Dataset entries:
+++
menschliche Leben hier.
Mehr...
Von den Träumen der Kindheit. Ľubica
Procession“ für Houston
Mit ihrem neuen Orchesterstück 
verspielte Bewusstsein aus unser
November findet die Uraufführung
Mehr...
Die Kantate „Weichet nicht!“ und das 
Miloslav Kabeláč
+++
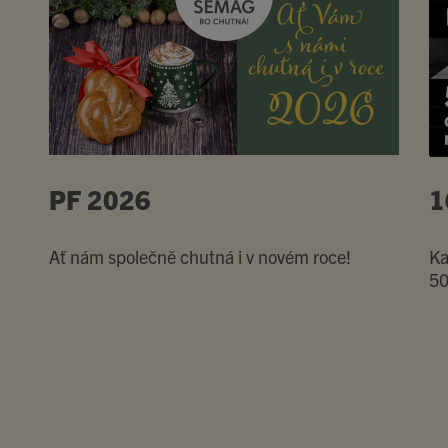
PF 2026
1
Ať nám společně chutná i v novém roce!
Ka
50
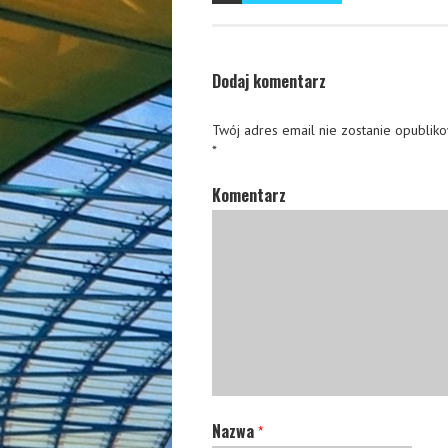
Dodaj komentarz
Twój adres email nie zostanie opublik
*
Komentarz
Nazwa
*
+++
**WORK ITEM**
Among the lines above, repeat exactly those from the line with "menschliche Leben hier." to the line with "Miloslav Kabeláč", counting both ends.

**RESPONSE**
menschliche Leben hier.
Mehr...
Von den Träumen der Kindheit. Ľubica
Procession“ für Houston
Mit ihrem neuen Orchesterstück 
verspielte Bewusstsein aus unser
November findet die Uraufführung
Mehr...
Die Kantate „Weichet nicht!“ und das 
Miloslav Kabeláč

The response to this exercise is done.